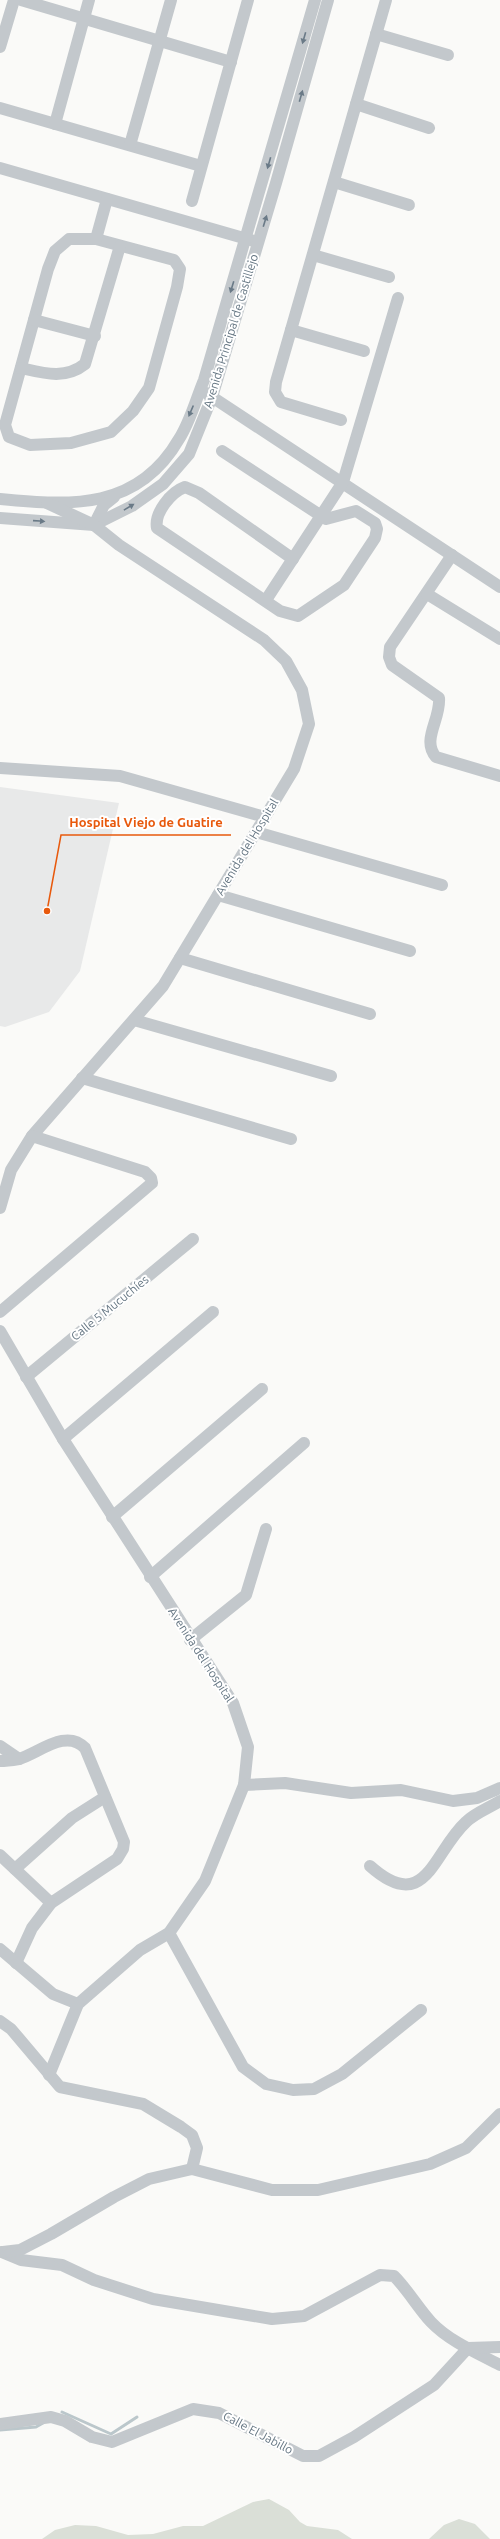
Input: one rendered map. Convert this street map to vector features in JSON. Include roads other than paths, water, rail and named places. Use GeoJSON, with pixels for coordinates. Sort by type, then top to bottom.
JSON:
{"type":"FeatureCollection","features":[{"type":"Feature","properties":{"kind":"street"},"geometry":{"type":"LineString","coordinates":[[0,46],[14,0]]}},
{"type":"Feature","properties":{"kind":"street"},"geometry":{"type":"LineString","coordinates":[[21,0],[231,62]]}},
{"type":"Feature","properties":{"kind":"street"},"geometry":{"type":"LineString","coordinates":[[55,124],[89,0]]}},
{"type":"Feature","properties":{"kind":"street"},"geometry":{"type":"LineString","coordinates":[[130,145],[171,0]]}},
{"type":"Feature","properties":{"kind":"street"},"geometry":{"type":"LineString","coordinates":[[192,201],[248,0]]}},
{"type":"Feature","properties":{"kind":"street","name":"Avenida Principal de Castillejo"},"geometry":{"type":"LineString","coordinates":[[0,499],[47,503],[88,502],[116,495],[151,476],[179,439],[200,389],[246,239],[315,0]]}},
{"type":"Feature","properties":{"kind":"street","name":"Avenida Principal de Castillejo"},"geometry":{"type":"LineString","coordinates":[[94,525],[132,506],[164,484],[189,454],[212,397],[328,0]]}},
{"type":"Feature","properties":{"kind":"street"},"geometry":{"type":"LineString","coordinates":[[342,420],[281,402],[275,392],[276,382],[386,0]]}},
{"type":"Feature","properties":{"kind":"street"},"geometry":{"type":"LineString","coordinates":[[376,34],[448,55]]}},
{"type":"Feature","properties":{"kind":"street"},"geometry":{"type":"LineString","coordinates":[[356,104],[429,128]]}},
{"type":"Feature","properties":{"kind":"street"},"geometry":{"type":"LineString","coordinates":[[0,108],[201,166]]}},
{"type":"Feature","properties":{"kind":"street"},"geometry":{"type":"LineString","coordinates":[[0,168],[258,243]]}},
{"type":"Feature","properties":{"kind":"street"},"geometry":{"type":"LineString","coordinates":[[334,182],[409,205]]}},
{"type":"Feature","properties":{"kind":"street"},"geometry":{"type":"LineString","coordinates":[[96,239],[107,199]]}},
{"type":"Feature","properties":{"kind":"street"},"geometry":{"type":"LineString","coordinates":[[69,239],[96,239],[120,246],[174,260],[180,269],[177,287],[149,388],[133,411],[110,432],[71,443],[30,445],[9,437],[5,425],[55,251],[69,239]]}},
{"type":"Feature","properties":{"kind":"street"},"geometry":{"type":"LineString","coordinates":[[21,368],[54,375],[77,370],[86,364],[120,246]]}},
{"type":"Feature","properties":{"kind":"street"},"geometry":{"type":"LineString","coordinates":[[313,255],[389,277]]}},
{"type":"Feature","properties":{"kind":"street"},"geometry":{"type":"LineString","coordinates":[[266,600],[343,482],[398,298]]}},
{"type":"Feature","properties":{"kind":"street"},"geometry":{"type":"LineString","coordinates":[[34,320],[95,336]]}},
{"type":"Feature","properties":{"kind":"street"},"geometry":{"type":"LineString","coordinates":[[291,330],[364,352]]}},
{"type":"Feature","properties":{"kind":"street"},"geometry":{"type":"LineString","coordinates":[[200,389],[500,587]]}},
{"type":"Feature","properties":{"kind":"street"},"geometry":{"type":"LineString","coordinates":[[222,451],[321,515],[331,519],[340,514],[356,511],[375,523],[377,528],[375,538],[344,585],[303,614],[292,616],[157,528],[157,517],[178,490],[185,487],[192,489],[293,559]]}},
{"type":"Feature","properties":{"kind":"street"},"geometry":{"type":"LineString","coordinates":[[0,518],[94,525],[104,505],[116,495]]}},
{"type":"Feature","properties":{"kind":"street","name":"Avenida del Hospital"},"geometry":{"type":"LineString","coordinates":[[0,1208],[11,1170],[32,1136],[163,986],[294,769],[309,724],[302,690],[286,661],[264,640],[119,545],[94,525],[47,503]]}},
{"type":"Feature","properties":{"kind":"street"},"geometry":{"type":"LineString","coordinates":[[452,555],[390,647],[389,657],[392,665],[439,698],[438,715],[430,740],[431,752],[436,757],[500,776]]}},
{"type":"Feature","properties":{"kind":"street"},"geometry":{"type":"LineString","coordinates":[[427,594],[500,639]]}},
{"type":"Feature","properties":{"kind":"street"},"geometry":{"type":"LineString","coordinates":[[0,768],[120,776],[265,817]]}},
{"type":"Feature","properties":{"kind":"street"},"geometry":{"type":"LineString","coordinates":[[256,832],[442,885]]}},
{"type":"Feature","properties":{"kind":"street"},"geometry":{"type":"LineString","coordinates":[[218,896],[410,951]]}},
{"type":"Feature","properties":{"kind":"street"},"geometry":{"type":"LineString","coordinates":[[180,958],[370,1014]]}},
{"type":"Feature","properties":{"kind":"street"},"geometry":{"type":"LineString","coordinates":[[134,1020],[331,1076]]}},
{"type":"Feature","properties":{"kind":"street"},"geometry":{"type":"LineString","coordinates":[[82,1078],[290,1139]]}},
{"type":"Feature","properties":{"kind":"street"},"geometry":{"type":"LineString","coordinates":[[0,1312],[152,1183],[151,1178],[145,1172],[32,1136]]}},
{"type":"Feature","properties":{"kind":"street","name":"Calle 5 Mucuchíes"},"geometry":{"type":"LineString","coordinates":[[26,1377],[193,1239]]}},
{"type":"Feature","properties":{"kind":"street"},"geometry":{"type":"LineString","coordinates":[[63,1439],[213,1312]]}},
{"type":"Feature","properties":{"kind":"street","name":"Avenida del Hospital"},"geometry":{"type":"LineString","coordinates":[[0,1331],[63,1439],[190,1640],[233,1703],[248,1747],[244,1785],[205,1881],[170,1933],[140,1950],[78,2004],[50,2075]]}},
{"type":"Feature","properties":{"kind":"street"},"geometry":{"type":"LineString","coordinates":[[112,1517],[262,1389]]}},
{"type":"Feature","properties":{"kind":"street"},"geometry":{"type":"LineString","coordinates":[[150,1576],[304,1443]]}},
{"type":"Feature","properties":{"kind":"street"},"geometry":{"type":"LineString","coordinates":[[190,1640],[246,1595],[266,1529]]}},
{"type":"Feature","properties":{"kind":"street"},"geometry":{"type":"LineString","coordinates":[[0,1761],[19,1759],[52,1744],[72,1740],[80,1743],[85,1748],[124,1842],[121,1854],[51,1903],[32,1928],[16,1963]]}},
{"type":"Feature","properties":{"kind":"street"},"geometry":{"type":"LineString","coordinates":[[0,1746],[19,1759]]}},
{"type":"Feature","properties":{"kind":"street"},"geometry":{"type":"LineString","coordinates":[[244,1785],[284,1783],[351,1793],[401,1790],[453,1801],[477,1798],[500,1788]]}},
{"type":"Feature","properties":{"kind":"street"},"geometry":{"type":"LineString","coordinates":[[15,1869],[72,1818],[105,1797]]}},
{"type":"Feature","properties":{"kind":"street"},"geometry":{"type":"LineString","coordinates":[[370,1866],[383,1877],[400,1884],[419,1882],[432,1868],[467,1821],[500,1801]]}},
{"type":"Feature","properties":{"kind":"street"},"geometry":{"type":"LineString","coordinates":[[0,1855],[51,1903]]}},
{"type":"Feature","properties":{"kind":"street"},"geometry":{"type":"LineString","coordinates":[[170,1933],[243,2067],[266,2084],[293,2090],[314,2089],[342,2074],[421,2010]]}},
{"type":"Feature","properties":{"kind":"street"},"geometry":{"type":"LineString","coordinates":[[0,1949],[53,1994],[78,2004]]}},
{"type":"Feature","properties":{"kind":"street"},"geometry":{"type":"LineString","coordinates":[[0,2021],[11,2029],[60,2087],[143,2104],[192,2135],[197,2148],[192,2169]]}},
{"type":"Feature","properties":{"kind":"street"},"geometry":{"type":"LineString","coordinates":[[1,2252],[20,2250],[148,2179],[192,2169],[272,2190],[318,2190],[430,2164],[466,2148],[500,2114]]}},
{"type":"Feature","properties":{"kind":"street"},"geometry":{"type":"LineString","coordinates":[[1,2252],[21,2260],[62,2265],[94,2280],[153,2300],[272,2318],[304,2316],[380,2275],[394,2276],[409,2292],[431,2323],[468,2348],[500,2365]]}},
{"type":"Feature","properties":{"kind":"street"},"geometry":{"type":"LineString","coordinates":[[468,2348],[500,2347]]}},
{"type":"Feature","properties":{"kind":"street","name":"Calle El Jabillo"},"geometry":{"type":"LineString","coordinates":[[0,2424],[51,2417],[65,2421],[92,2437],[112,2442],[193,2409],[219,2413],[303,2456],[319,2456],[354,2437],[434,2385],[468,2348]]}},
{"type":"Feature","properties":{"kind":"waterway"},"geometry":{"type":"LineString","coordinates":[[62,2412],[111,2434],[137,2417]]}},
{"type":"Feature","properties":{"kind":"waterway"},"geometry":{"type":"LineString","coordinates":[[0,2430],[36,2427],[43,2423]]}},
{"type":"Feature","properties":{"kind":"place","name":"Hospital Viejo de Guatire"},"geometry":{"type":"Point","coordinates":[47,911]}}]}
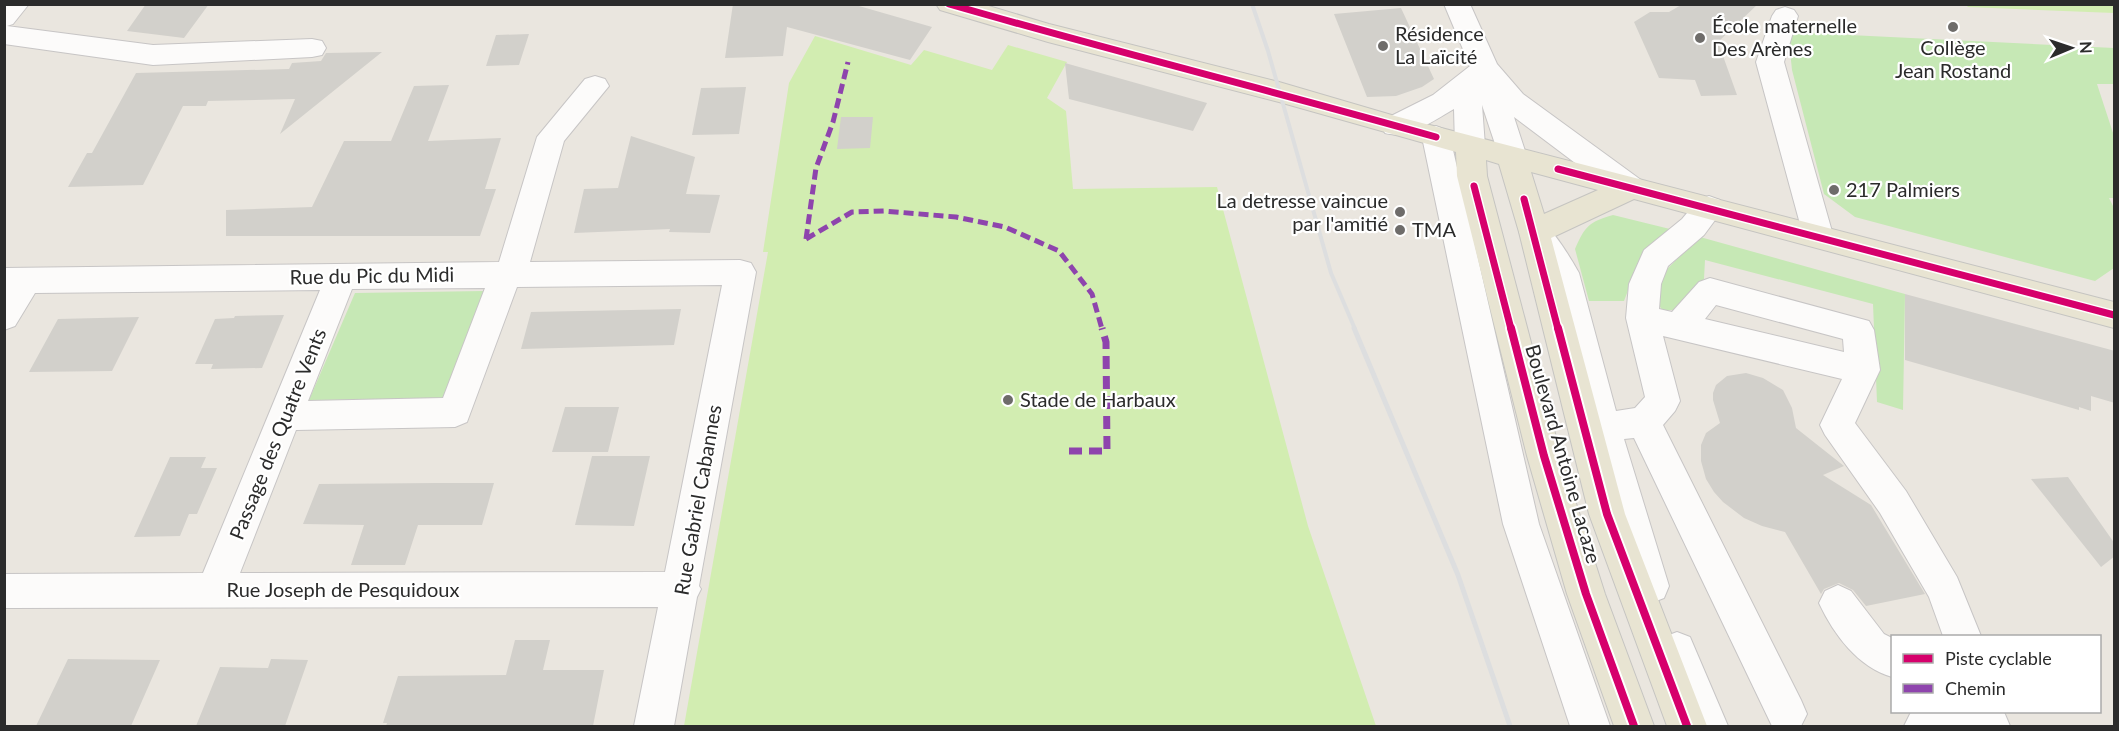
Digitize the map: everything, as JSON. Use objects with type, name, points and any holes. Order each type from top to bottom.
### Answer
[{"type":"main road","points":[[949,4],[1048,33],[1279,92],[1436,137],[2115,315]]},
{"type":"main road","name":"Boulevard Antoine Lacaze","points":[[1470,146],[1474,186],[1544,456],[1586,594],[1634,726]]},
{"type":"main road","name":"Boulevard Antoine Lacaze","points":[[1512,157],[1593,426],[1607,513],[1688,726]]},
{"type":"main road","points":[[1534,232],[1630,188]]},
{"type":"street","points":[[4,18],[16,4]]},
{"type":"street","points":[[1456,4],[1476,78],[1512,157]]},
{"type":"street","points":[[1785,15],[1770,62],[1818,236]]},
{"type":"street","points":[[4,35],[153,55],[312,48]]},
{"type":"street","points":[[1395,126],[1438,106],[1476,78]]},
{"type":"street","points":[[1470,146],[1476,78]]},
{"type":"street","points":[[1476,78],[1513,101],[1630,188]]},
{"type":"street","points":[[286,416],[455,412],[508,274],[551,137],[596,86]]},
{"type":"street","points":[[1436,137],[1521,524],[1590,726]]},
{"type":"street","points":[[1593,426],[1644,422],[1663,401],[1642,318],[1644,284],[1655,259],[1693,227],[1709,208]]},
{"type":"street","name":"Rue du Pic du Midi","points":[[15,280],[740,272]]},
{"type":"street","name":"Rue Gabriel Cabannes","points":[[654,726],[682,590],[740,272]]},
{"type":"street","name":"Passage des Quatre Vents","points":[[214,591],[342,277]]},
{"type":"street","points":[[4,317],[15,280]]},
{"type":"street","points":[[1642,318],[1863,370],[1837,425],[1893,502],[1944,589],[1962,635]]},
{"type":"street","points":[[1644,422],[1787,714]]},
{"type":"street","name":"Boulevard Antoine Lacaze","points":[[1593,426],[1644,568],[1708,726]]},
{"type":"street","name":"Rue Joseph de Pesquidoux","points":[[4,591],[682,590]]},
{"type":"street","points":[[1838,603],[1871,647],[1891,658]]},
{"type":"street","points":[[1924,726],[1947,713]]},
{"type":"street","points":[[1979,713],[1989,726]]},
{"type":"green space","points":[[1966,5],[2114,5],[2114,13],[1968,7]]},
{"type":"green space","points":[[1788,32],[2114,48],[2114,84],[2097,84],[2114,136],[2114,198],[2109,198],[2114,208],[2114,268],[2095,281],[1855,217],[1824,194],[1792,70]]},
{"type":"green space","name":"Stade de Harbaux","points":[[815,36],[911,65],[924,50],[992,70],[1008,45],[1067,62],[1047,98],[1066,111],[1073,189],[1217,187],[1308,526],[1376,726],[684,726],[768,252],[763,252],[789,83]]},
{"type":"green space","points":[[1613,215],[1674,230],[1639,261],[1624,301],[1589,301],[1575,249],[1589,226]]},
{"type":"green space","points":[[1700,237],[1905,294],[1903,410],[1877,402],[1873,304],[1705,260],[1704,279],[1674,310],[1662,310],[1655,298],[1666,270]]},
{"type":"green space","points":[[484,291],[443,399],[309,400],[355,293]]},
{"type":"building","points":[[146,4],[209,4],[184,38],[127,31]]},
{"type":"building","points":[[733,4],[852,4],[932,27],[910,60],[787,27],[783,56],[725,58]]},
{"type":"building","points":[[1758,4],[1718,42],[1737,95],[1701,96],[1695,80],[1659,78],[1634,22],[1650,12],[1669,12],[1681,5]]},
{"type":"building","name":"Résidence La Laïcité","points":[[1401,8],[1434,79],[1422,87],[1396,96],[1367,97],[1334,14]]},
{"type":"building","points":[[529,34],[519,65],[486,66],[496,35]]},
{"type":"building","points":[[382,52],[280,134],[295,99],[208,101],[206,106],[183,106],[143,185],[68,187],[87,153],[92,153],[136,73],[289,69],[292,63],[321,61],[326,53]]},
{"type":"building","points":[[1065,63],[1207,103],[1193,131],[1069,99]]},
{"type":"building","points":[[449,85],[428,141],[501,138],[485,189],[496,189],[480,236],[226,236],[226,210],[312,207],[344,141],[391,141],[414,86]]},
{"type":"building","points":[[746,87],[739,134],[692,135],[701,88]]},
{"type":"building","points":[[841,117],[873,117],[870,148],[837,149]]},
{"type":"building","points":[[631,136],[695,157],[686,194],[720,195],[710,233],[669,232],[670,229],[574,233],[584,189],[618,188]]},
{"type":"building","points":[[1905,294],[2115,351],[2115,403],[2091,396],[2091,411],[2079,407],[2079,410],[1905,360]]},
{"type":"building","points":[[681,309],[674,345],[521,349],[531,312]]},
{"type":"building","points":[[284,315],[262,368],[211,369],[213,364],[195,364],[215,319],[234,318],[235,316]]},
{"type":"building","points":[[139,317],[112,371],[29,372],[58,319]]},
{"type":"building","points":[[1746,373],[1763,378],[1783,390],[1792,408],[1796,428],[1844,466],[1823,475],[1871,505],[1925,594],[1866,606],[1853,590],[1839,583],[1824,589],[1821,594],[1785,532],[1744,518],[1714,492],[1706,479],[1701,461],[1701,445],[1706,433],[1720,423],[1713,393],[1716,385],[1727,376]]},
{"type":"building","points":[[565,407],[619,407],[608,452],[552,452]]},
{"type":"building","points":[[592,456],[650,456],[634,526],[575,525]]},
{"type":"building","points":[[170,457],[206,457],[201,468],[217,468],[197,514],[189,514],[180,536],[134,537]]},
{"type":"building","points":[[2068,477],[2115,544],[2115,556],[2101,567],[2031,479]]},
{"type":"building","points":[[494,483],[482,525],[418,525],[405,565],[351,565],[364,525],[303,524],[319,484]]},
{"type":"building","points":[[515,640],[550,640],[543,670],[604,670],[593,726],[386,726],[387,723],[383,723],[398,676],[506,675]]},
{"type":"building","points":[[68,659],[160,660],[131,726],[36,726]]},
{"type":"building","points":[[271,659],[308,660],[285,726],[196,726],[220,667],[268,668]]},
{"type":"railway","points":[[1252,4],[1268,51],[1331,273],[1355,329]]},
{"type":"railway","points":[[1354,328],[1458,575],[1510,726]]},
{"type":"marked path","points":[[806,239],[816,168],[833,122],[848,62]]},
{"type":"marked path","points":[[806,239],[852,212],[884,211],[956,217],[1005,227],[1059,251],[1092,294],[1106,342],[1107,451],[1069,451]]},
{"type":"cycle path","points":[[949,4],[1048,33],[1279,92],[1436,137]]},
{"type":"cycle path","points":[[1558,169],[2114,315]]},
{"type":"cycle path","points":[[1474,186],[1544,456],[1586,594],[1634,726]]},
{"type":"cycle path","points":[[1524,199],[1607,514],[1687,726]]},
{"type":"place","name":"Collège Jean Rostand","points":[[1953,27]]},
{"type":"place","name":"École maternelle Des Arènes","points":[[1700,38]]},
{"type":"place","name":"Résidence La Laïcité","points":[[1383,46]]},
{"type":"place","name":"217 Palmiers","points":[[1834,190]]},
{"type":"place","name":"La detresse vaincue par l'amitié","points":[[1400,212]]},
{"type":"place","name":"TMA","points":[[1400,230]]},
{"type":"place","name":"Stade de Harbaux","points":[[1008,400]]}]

----------

PROBLEM DESCRIPTION> Scan the material above for the word "Résidence", and copy each line where it appears.

EXERCISE RESULT>
{"type":"building","name":"Résidence La Laïcité","points":[[1401,8],[1434,79],[1422,87],[1396,96],[1367,97],[1334,14]]},
{"type":"place","name":"Résidence La Laïcité","points":[[1383,46]]},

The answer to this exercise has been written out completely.